[Action item] When responding, copy every record below exactly as it appears.

- - - -

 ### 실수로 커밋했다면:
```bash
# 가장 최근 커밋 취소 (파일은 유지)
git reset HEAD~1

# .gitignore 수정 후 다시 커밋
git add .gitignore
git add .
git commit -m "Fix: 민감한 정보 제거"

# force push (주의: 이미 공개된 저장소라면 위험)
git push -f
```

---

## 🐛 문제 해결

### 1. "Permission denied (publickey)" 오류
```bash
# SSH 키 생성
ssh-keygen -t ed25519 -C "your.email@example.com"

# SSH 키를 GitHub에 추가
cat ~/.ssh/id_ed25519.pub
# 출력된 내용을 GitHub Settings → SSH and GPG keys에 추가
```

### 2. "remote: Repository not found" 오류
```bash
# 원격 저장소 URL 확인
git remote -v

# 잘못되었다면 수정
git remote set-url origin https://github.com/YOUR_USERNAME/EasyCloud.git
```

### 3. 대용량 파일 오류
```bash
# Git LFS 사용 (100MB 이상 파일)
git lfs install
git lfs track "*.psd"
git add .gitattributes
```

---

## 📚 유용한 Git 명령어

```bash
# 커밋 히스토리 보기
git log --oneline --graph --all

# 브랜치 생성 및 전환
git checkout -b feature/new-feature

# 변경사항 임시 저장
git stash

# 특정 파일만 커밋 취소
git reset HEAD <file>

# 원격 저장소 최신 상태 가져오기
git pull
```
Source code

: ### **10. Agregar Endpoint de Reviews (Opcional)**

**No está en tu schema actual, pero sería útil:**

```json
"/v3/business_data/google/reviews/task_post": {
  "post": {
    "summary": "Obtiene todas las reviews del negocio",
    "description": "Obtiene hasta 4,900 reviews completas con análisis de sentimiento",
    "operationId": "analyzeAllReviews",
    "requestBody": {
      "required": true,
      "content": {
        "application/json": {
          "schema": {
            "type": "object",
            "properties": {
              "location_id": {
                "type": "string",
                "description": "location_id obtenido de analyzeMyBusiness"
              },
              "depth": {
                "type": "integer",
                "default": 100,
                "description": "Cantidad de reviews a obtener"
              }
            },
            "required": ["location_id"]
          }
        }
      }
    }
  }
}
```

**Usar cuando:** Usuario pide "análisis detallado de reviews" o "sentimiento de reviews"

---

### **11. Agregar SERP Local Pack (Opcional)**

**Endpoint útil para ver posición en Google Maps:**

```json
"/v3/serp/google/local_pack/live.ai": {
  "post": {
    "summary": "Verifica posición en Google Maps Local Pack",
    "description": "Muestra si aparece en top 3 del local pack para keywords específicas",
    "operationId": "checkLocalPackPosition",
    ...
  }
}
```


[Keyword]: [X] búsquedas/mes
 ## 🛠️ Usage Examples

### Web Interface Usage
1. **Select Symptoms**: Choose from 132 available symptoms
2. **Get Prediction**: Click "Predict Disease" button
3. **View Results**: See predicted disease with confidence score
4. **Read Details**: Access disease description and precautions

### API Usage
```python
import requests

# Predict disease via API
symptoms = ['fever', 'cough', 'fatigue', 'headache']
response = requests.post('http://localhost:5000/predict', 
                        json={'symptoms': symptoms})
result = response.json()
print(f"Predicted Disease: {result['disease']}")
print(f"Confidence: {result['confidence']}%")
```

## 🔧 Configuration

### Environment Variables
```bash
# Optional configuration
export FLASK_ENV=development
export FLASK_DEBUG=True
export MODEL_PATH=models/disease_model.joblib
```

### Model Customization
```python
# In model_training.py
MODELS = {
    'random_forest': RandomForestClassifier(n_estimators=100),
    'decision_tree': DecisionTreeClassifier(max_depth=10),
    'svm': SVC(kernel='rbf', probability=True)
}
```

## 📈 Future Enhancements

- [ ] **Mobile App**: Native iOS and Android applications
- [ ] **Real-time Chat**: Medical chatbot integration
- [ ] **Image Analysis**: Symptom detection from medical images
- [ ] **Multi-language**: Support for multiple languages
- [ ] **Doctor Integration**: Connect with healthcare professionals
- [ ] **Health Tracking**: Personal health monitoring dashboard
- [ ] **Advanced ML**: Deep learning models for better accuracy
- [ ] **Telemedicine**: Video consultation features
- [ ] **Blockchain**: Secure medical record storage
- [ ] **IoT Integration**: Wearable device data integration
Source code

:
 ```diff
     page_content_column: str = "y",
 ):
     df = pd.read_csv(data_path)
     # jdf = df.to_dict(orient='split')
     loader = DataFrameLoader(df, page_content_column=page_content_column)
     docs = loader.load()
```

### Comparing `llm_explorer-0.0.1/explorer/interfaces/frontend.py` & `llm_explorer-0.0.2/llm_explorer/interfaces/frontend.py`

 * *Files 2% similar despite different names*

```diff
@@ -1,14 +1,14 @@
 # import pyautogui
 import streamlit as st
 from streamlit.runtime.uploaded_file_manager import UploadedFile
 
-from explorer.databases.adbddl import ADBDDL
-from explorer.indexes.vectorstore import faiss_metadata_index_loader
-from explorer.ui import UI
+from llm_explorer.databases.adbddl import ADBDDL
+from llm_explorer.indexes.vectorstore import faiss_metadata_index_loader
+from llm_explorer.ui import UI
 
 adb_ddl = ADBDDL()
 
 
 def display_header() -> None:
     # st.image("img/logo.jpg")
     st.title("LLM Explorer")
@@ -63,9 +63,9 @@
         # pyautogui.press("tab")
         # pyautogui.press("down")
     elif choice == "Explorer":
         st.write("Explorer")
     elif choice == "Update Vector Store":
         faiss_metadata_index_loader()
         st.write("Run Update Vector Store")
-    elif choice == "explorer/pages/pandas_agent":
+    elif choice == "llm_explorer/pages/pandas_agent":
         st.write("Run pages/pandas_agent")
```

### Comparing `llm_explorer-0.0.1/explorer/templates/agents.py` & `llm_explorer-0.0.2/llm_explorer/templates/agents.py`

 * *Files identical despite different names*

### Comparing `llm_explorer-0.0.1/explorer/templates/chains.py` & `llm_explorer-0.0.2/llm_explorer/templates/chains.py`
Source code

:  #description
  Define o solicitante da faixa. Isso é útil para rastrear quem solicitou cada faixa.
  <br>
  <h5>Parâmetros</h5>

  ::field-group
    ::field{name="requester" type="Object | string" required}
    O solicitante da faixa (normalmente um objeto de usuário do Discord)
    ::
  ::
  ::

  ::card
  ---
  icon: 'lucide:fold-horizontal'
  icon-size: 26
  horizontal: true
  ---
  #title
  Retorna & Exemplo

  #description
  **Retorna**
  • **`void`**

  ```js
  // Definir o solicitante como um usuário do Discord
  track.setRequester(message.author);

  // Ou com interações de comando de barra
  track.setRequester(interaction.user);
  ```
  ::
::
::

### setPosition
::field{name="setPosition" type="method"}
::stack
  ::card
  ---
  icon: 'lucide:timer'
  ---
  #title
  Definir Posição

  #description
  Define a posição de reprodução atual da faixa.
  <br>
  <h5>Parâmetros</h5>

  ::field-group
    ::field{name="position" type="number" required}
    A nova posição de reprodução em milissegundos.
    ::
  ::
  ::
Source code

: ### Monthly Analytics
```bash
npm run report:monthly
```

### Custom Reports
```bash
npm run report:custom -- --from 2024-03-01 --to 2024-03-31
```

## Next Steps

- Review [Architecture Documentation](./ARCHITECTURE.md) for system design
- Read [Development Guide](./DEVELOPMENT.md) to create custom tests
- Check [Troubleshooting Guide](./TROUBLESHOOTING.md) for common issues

- - - -

[Solution]
 ### 실수로 커밋했다면:
```bash
# 가장 최근 커밋 취소 (파일은 유지)
git reset HEAD~1

# .gitignore 수정 후 다시 커밋
git add .gitignore
git add .
git commit -m "Fix: 민감한 정보 제거"

# force push (주의: 이미 공개된 저장소라면 위험)
git push -f
```

---

## 🐛 문제 해결

### 1. "Permission denied (publickey)" 오류
```bash
# SSH 키 생성
ssh-keygen -t ed25519 -C "your.email@example.com"

# SSH 키를 GitHub에 추가
cat ~/.ssh/id_ed25519.pub
# 출력된 내용을 GitHub Settings → SSH and GPG keys에 추가
```

### 2. "remote: Repository not found" 오류
```bash
# 원격 저장소 URL 확인
git remote -v

# 잘못되었다면 수정
git remote set-url origin https://github.com/YOUR_USERNAME/EasyCloud.git
```

### 3. 대용량 파일 오류
```bash
# Git LFS 사용 (100MB 이상 파일)
git lfs install
git lfs track "*.psd"
git add .gitattributes
```

---

## 📚 유용한 Git 명령어

```bash
# 커밋 히스토리 보기
git log --oneline --graph --all

# 브랜치 생성 및 전환
git checkout -b feature/new-feature

# 변경사항 임시 저장
git stash

# 특정 파일만 커밋 취소
git reset HEAD <file>

# 원격 저장소 최신 상태 가져오기
git pull
```
Source code

: ### **10. Agregar Endpoint de Reviews (Opcional)**

**No está en tu schema actual, pero sería útil:**

```json
"/v3/business_data/google/reviews/task_post": {
  "post": {
    "summary": "Obtiene todas las reviews del negocio",
    "description": "Obtiene hasta 4,900 reviews completas con análisis de sentimiento",
    "operationId": "analyzeAllReviews",
    "requestBody": {
      "required": true,
      "content": {
        "application/json": {
          "schema": {
            "type": "object",
            "properties": {
              "location_id": {
                "type": "string",
                "description": "location_id obtenido de analyzeMyBusiness"
              },
              "depth": {
                "type": "integer",
                "default": 100,
                "description": "Cantidad de reviews a obtener"
              }
            },
            "required": ["location_id"]
          }
        }
      }
    }
  }
}
```

**Usar cuando:** Usuario pide "análisis detallado de reviews" o "sentimiento de reviews"

---

### **11. Agregar SERP Local Pack (Opcional)**

**Endpoint útil para ver posición en Google Maps:**

```json
"/v3/serp/google/local_pack/live.ai": {
  "post": {
    "summary": "Verifica posición en Google Maps Local Pack",
    "description": "Muestra si aparece en top 3 del local pack para keywords específicas",
    "operationId": "checkLocalPackPosition",
    ...
  }
}
```


[Keyword]: [X] búsquedas/mes
 ## 🛠️ Usage Examples

### Web Interface Usage
1. **Select Symptoms**: Choose from 132 available symptoms
2. **Get Prediction**: Click "Predict Disease" button
3. **View Results**: See predicted disease with confidence score
4. **Read Details**: Access disease description and precautions

### API Usage
```python
import requests

# Predict disease via API
symptoms = ['fever', 'cough', 'fatigue', 'headache']
response = requests.post('http://localhost:5000/predict', 
                        json={'symptoms': symptoms})
result = response.json()
print(f"Predicted Disease: {result['disease']}")
print(f"Confidence: {result['confidence']}%")
```

## 🔧 Configuration

### Environment Variables
```bash
# Optional configuration
export FLASK_ENV=development
export FLASK_DEBUG=True
export MODEL_PATH=models/disease_model.joblib
```

### Model Customization
```python
# In model_training.py
MODELS = {
    'random_forest': RandomForestClassifier(n_estimators=100),
    'decision_tree': DecisionTreeClassifier(max_depth=10),
    'svm': SVC(kernel='rbf', probability=True)
}
```

## 📈 Future Enhancements

- [ ] **Mobile App**: Native iOS and Android applications
- [ ] **Real-time Chat**: Medical chatbot integration
- [ ] **Image Analysis**: Symptom detection from medical images
- [ ] **Multi-language**: Support for multiple languages
- [ ] **Doctor Integration**: Connect with healthcare professionals
- [ ] **Health Tracking**: Personal health monitoring dashboard
- [ ] **Advanced ML**: Deep learning models for better accuracy
- [ ] **Telemedicine**: Video consultation features
- [ ] **Blockchain**: Secure medical record storage
- [ ] **IoT Integration**: Wearable device data integration
Source code

:
 ```diff
     page_content_column: str = "y",
 ):
     df = pd.read_csv(data_path)
     # jdf = df.to_dict(orient='split')
     loader = DataFrameLoader(df, page_content_column=page_content_column)
     docs = loader.load()
```

### Comparing `llm_explorer-0.0.1/explorer/interfaces/frontend.py` & `llm_explorer-0.0.2/llm_explorer/interfaces/frontend.py`

 * *Files 2% similar despite different names*

```diff
@@ -1,14 +1,14 @@
 # import pyautogui
 import streamlit as st
 from streamlit.runtime.uploaded_file_manager import UploadedFile
 
-from explorer.databases.adbddl import ADBDDL
-from explorer.indexes.vectorstore import faiss_metadata_index_loader
-from explorer.ui import UI
+from llm_explorer.databases.adbddl import ADBDDL
+from llm_explorer.indexes.vectorstore import faiss_metadata_index_loader
+from llm_explorer.ui import UI
 
 adb_ddl = ADBDDL()
 
 
 def display_header() -> None:
     # st.image("img/logo.jpg")
     st.title("LLM Explorer")
@@ -63,9 +63,9 @@
         # pyautogui.press("tab")
         # pyautogui.press("down")
     elif choice == "Explorer":
         st.write("Explorer")
     elif choice == "Update Vector Store":
         faiss_metadata_index_loader()
         st.write("Run Update Vector Store")
-    elif choice == "explorer/pages/pandas_agent":
+    elif choice == "llm_explorer/pages/pandas_agent":
         st.write("Run pages/pandas_agent")
```

### Comparing `llm_explorer-0.0.1/explorer/templates/agents.py` & `llm_explorer-0.0.2/llm_explorer/templates/agents.py`

 * *Files identical despite different names*

### Comparing `llm_explorer-0.0.1/explorer/templates/chains.py` & `llm_explorer-0.0.2/llm_explorer/templates/chains.py`
Source code

:  #description
  Define o solicitante da faixa. Isso é útil para rastrear quem solicitou cada faixa.
  <br>
  <h5>Parâmetros</h5>

  ::field-group
    ::field{name="requester" type="Object | string" required}
    O solicitante da faixa (normalmente um objeto de usuário do Discord)
    ::
  ::
  ::

  ::card
  ---
  icon: 'lucide:fold-horizontal'
  icon-size: 26
  horizontal: true
  ---
  #title
  Retorna & Exemplo

  #description
  **Retorna**
  • **`void`**

  ```js
  // Definir o solicitante como um usuário do Discord
  track.setRequester(message.author);

  // Ou com interações de comando de barra
  track.setRequester(interaction.user);
  ```
  ::
::
::

### setPosition
::field{name="setPosition" type="method"}
::stack
  ::card
  ---
  icon: 'lucide:timer'
  ---
  #title
  Definir Posição

  #description
  Define a posição de reprodução atual da faixa.
  <br>
  <h5>Parâmetros</h5>

  ::field-group
    ::field{name="position" type="number" required}
    A nova posição de reprodução em milissegundos.
    ::
  ::
  ::
Source code

: ### Monthly Analytics
```bash
npm run report:monthly
```

### Custom Reports
```bash
npm run report:custom -- --from 2024-03-01 --to 2024-03-31
```

## Next Steps

- Review [Architecture Documentation](./ARCHITECTURE.md) for system design
- Read [Development Guide](./DEVELOPMENT.md) to create custom tests
- Check [Troubleshooting Guide](./TROUBLESHOOTING.md) for common issues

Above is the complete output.